Requirement >>
Produce an exact transcript of all the records.

Data for the task >>

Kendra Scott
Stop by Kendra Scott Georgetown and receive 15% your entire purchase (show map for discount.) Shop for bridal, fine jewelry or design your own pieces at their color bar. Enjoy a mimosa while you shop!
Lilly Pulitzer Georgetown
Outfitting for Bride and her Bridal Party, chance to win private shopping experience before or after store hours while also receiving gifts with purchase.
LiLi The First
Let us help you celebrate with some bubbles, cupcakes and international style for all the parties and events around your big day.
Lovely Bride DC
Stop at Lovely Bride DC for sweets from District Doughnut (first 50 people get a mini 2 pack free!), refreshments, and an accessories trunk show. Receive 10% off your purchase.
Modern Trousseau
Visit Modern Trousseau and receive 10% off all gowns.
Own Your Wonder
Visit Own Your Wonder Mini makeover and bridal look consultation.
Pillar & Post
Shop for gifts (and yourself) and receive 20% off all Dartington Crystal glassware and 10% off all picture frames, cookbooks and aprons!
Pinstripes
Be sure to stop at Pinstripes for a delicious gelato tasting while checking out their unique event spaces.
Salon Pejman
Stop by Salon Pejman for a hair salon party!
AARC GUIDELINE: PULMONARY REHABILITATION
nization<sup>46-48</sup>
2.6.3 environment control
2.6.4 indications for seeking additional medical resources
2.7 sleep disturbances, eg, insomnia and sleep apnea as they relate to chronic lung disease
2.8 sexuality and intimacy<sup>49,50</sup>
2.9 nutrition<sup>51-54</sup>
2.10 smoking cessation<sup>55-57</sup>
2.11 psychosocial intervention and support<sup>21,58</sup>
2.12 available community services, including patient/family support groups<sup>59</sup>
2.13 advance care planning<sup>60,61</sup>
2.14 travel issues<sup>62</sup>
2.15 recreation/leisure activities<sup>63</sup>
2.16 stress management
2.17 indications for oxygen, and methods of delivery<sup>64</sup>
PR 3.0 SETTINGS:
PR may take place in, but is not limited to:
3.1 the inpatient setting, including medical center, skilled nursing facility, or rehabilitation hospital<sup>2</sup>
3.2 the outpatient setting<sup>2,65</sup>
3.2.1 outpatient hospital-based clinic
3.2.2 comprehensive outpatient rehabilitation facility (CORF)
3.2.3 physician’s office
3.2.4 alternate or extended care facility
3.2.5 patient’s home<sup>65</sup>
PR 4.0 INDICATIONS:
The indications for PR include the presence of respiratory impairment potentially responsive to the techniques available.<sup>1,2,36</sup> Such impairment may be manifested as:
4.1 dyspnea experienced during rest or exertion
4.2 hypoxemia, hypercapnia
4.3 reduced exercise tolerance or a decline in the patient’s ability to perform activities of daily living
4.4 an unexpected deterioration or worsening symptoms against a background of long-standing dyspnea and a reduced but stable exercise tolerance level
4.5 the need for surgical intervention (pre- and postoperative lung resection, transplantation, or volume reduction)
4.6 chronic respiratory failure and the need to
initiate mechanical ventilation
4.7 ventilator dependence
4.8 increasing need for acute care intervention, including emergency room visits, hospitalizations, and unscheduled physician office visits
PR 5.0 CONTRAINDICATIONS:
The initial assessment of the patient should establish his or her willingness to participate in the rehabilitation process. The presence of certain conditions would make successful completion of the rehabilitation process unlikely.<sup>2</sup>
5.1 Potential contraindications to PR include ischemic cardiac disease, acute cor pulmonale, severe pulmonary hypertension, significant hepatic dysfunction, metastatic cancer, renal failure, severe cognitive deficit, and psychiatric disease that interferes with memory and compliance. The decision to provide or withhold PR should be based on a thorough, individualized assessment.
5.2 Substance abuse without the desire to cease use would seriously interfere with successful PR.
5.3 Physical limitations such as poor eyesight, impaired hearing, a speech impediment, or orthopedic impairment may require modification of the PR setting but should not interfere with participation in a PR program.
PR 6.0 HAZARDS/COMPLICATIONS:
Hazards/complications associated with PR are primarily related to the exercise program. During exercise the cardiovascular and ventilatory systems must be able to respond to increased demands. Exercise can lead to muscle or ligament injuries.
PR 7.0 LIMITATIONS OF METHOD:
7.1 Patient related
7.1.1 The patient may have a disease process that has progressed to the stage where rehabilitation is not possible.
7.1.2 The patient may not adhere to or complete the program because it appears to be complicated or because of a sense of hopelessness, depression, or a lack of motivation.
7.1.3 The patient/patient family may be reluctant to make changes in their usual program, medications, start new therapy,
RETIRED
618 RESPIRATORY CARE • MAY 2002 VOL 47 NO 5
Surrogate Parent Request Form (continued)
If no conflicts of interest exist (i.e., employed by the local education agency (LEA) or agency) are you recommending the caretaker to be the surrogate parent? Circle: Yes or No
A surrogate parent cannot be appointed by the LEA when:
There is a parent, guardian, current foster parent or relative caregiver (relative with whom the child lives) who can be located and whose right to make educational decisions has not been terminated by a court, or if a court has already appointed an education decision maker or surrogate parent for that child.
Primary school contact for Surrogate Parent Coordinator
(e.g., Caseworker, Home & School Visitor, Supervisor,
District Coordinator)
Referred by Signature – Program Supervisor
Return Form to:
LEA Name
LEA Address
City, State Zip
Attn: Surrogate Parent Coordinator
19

Result below >>
Kendra Scott
Stop by Kendra Scott Georgetown and receive 15% your entire purchase (show map for discount.) Shop for bridal, fine jewelry or design your own pieces at their color bar. Enjoy a mimosa while you shop!
Lilly Pulitzer Georgetown
Outfitting for Bride and her Bridal Party, chance to win private shopping experience before or after store hours while also receiving gifts with purchase.
LiLi The First
Let us help you celebrate with some bubbles, cupcakes and international style for all the parties and events around your big day.
Lovely Bride DC
Stop at Lovely Bride DC for sweets from District Doughnut (first 50 people get a mini 2 pack free!), refreshments, and an accessories trunk show. Receive 10% off your purchase.
Modern Trousseau
Visit Modern Trousseau and receive 10% off all gowns.
Own Your Wonder
Visit Own Your Wonder Mini makeover and bridal look consultation.
Pillar & Post
Shop for gifts (and yourself) and receive 20% off all Dartington Crystal glassware and 10% off all picture frames, cookbooks and aprons!
Pinstripes
Be sure to stop at Pinstripes for a delicious gelato tasting while checking out their unique event spaces.
Salon Pejman
Stop by Salon Pejman for a hair salon party!
AARC GUIDELINE: PULMONARY REHABILITATION
nization<sup>46-48</sup>
2.6.3 environment control
2.6.4 indications for seeking additional medical resources
2.7 sleep disturbances, eg, insomnia and sleep apnea as they relate to chronic lung disease
2.8 sexuality and intimacy<sup>49,50</sup>
2.9 nutrition<sup>51-54</sup>
2.10 smoking cessation<sup>55-57</sup>
2.11 psychosocial intervention and support<sup>21,58</sup>
2.12 available community services, including patient/family support groups<sup>59</sup>
2.13 advance care planning<sup>60,61</sup>
2.14 travel issues<sup>62</sup>
2.15 recreation/leisure activities<sup>63</sup>
2.16 stress management
2.17 indications for oxygen, and methods of delivery<sup>64</sup>
PR 3.0 SETTINGS:
PR may take place in, but is not limited to:
3.1 the inpatient setting, including medical center, skilled nursing facility, or rehabilitation hospital<sup>2</sup>
3.2 the outpatient setting<sup>2,65</sup>
3.2.1 outpatient hospital-based clinic
3.2.2 comprehensive outpatient rehabilitation facility (CORF)
3.2.3 physician’s office
3.2.4 alternate or extended care facility
3.2.5 patient’s home<sup>65</sup>
PR 4.0 INDICATIONS:
The indications for PR include the presence of respiratory impairment potentially responsive to the techniques available.<sup>1,2,36</sup> Such impairment may be manifested as:
4.1 dyspnea experienced during rest or exertion
4.2 hypoxemia, hypercapnia
4.3 reduced exercise tolerance or a decline in the patient’s ability to perform activities of daily living
4.4 an unexpected deterioration or worsening symptoms against a background of long-standing dyspnea and a reduced but stable exercise tolerance level
4.5 the need for surgical intervention (pre- and postoperative lung resection, transplantation, or volume reduction)
4.6 chronic respiratory failure and the need to
initiate mechanical ventilation
4.7 ventilator dependence
4.8 increasing need for acute care intervention, including emergency room visits, hospitalizations, and unscheduled physician office visits
PR 5.0 CONTRAINDICATIONS:
The initial assessment of the patient should establish his or her willingness to participate in the rehabilitation process. The presence of certain conditions would make successful completion of the rehabilitation process unlikely.<sup>2</sup>
5.1 Potential contraindications to PR include ischemic cardiac disease, acute cor pulmonale, severe pulmonary hypertension, significant hepatic dysfunction, metastatic cancer, renal failure, severe cognitive deficit, and psychiatric disease that interferes with memory and compliance. The decision to provide or withhold PR should be based on a thorough, individualized assessment.
5.2 Substance abuse without the desire to cease use would seriously interfere with successful PR.
5.3 Physical limitations such as poor eyesight, impaired hearing, a speech impediment, or orthopedic impairment may require modification of the PR setting but should not interfere with participation in a PR program.
PR 6.0 HAZARDS/COMPLICATIONS:
Hazards/complications associated with PR are primarily related to the exercise program. During exercise the cardiovascular and ventilatory systems must be able to respond to increased demands. Exercise can lead to muscle or ligament injuries.
PR 7.0 LIMITATIONS OF METHOD:
7.1 Patient related
7.1.1 The patient may have a disease process that has progressed to the stage where rehabilitation is not possible.
7.1.2 The patient may not adhere to or complete the program because it appears to be complicated or because of a sense of hopelessness, depression, or a lack of motivation.
7.1.3 The patient/patient family may be reluctant to make changes in their usual program, medications, start new therapy,
RETIRED
618 RESPIRATORY CARE • MAY 2002 VOL 47 NO 5
Surrogate Parent Request Form (continued)
If no conflicts of interest exist (i.e., employed by the local education agency (LEA) or agency) are you recommending the caretaker to be the surrogate parent? Circle: Yes or No
A surrogate parent cannot be appointed by the LEA when:
There is a parent, guardian, current foster parent or relative caregiver (relative with whom the child lives) who can be located and whose right to make educational decisions has not been terminated by a court, or if a court has already appointed an education decision maker or surrogate parent for that child.
Primary school contact for Surrogate Parent Coordinator
(e.g., Caseworker, Home & School Visitor, Supervisor,
District Coordinator)
Referred by Signature – Program Supervisor
Return Form to:
LEA Name
LEA Address
City, State Zip
Attn: Surrogate Parent Coordinator
19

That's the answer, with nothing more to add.